I'm not imagining packets with walls, just stuff attached to a wire. Walls are crazy expensive, so you want to avoid them if at all possible.
But wouldn't 1KD packets also have the problem with crazy expensive walls? I think it was in a previous blog you wrote that in 1KD, 'not-crazy-huge objects can’t have separated pipes or cavities', which means making a small packet to deliver a good seems impossible.
I think the optimal approach in large-dimensional space would be to steal a page from Fantasy and have different 'planes' where an entire dimension is walled up and devoted to a specific use (e.g. water, air, whatever), and then to tap into it from any point, you just need to go through the barrier in that specific dimension. (For a 3D version, I'm picturing something like an ice covered lake, where essentially the bottom part of your vertical dimension has been walled off for water, and you can access it from anywhere on the lake, by just going down)
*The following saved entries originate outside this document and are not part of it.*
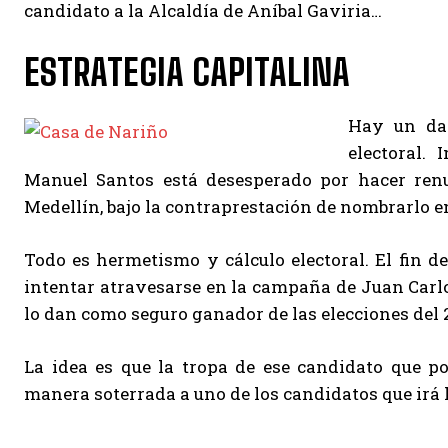
candidato a la Alcaldía de Aníbal Gaviria…
ESTRATEGIA CAPITALINA
Hay un dat
electoral.
Manuel Santos está desesperado por hacer renu
Medellín, bajo la contraprestación de nombrarlo e
Todo es hermetismo y cálculo electoral. El fin de
intentar atravesarse en la campaña de Juan Carlo
lo dan como seguro ganador de las elecciones del 2
La idea es que la tropa de ese candidato que p
manera soterrada a uno de los candidatos que irá h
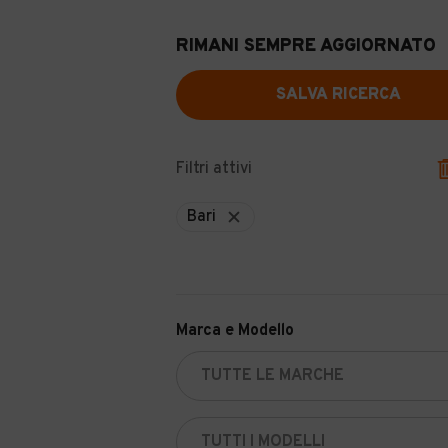
RIMANI SEMPRE AGGIORNATO
SALVA RICERCA
Filtri attivi
Bari
Marca e Modello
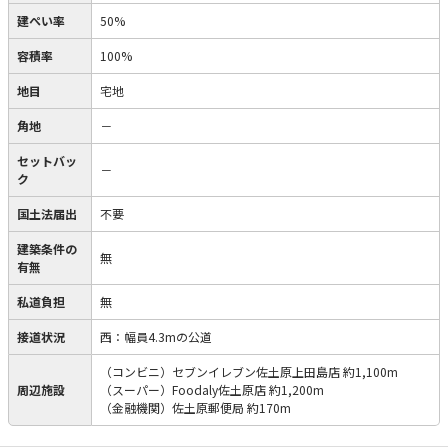
建ぺい率
50%
容積率
100%
地目
宅地
角地
－
セットバッ
－
ク
国土法届出
不要
建築条件の
無
有無
私道負担
無
接道状況
西：幅員4.3mの公道
（コンビニ）セブンイレブン佐土原上田島店 約1,100m
周辺施設
（スーパー）Foodaly佐土原店 約1,200m
（金融機関）佐土原郵便局 約170m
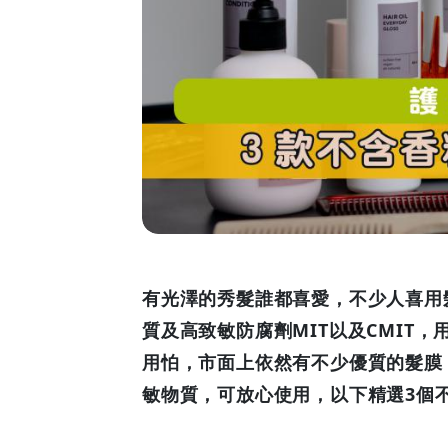
料
致
敏
物
質
髮
膜
有光澤的秀髮誰都喜愛，不少人喜用
質及高致敏防腐劑MIT以及CMIT
|
用怕，市面上依然有不少優質的髮膜，
GOODEAL
敏物質，可放心使用，以下精選3個
早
You could still have conservation of motion. Things could only move if they were in contact with other things, but it would be possible to become stranded if you propelled yourself farther from other objects than you could reach. This would allow for a more open world, but create unique hazards. You would also have to explain why any matter tends to clump together at all.
I am also curious how respiration and elimination happens for a 2D creature. You have to avoid discontinuities in the body structure.
Right, Flatland takes the other approach in which the 2D world is like a top-down view of our world. Such a world's physics would have to be more different from our own, or else for example conservation of momentum would prevent people from moving since they have no ground to push against.But several of the problems in the above post go away. They can have a large population since they are not confined to a 1D planet surface. Their houses can be more simple since they don't need floors to stand on. They can just protect their stuff by encircling it with a single wall.
That sure looks like an ant farm to me. Just increase the intelligence of the ants, and there you go. Right?
Thanks. I see. It's really just a matter of which 3D terms you retain to try to explain a 2D reality.
ETA: Also depending on assumptions about whether 2D objects have mass and "gravity" or whether 2D objects could move freely in their plane.
I added a diagram from the book; see if that helps.
What do terms like "over" and "under" even mean in a 2D universe? How can something be built underground? How can there be a space station when there's no "up?" What does "standing up" mean?